--- Records provided Enclosed Below ---

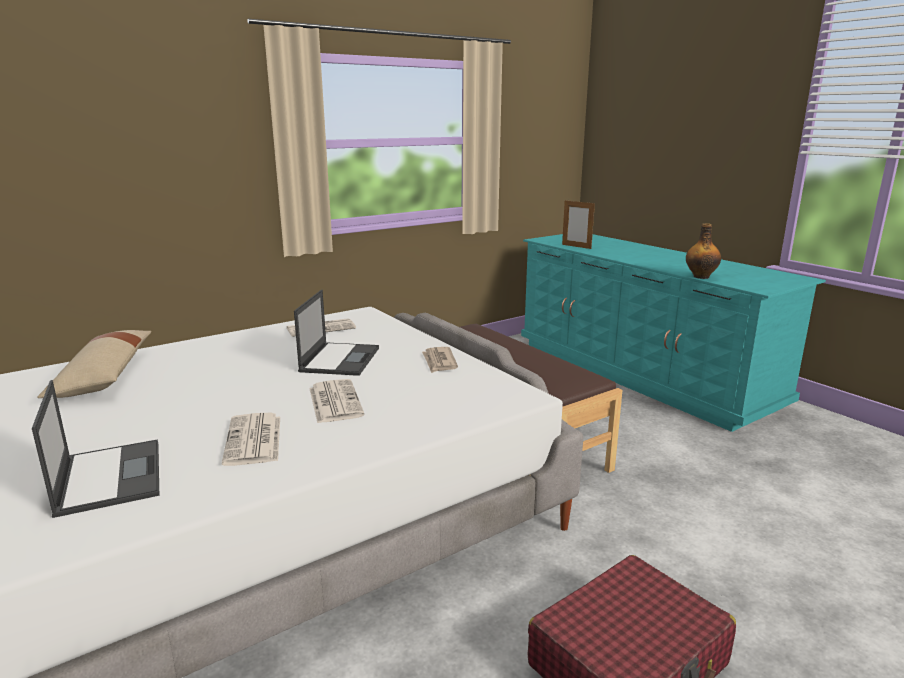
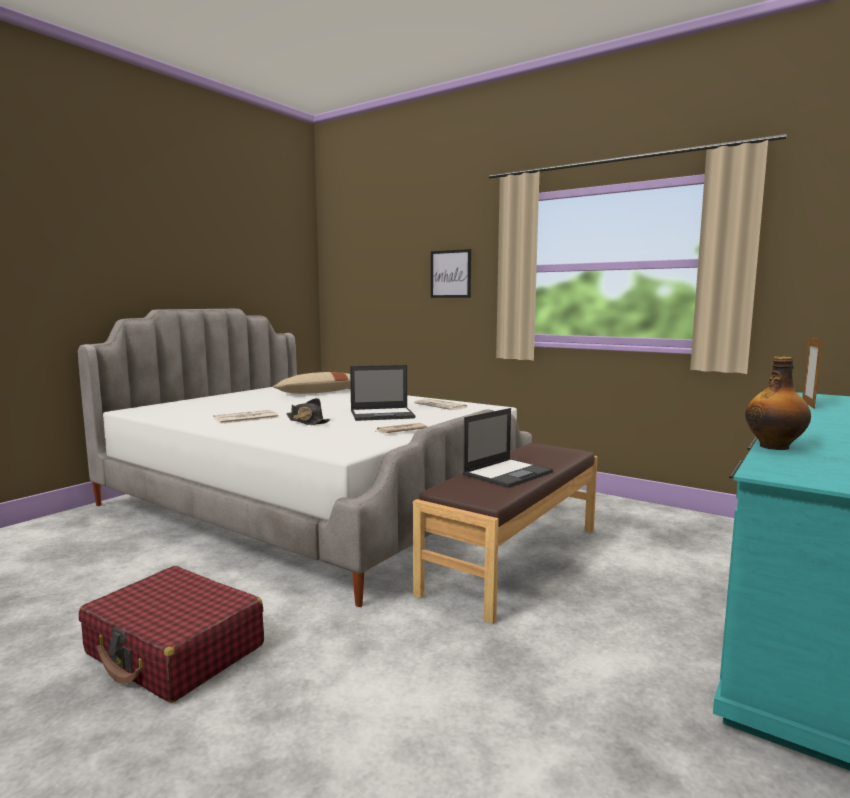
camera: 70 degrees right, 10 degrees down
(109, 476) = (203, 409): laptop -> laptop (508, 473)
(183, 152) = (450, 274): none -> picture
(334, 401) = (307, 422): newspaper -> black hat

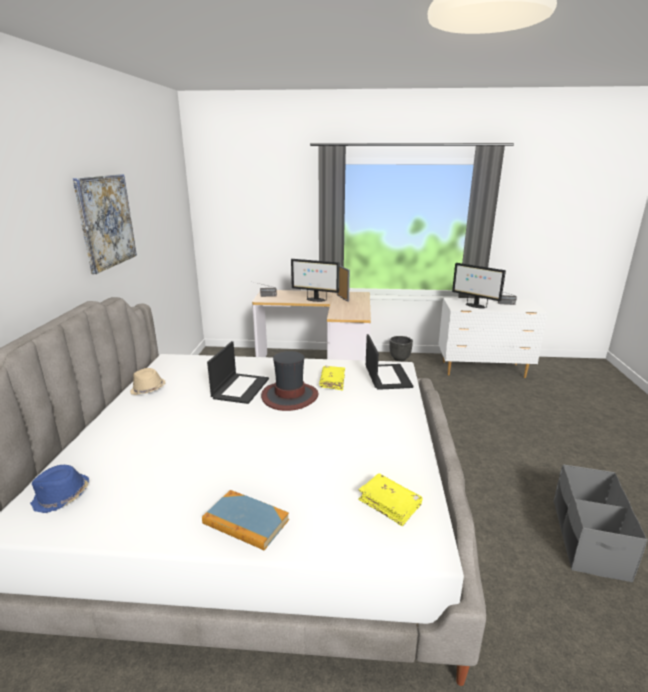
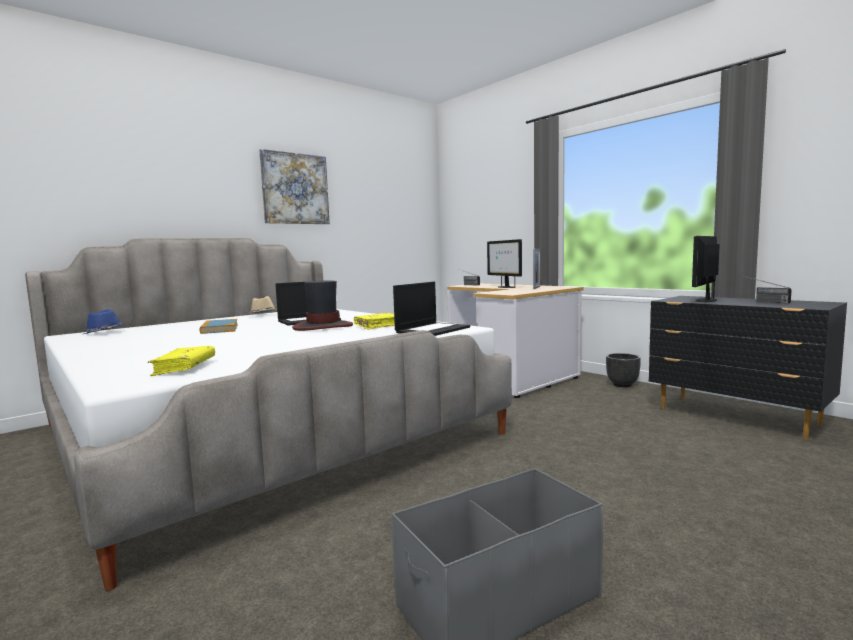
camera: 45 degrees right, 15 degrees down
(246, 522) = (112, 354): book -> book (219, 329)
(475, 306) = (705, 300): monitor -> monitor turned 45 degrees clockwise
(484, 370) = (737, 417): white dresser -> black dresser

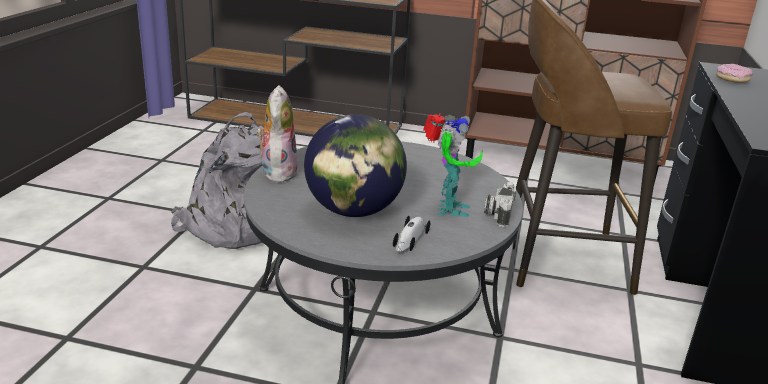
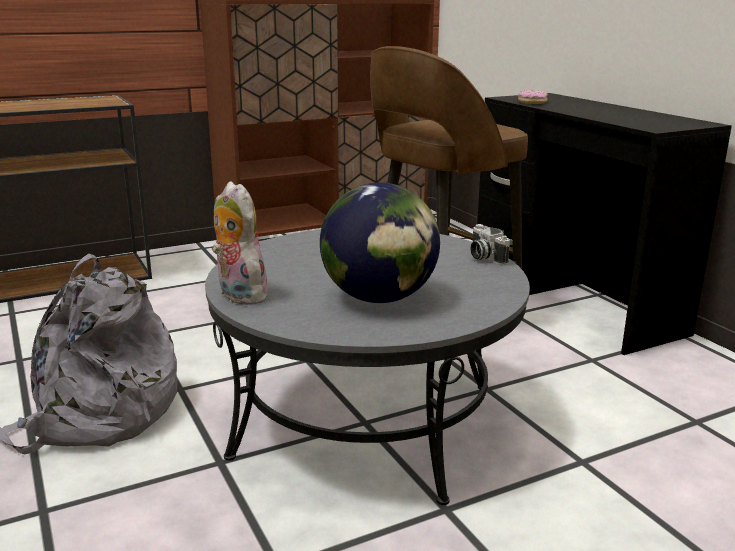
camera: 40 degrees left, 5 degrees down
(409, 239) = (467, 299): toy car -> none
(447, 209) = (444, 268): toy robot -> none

--- End of Enclosed Records provided ---

What the task asks
A picture-free version of all the records, repeated exactly, is what to return.

Solution below
camera: 70 degrees right, 10 degrees down
(109, 476) = (203, 409): laptop -> laptop (508, 473)
(183, 152) = (450, 274): none -> picture
(334, 401) = (307, 422): newspaper -> black hat

camera: 45 degrees right, 15 degrees down
(246, 522) = (112, 354): book -> book (219, 329)
(475, 306) = (705, 300): monitor -> monitor turned 45 degrees clockwise
(484, 370) = (737, 417): white dresser -> black dresser

camera: 40 degrees left, 5 degrees down
(409, 239) = (467, 299): toy car -> none
(447, 209) = (444, 268): toy robot -> none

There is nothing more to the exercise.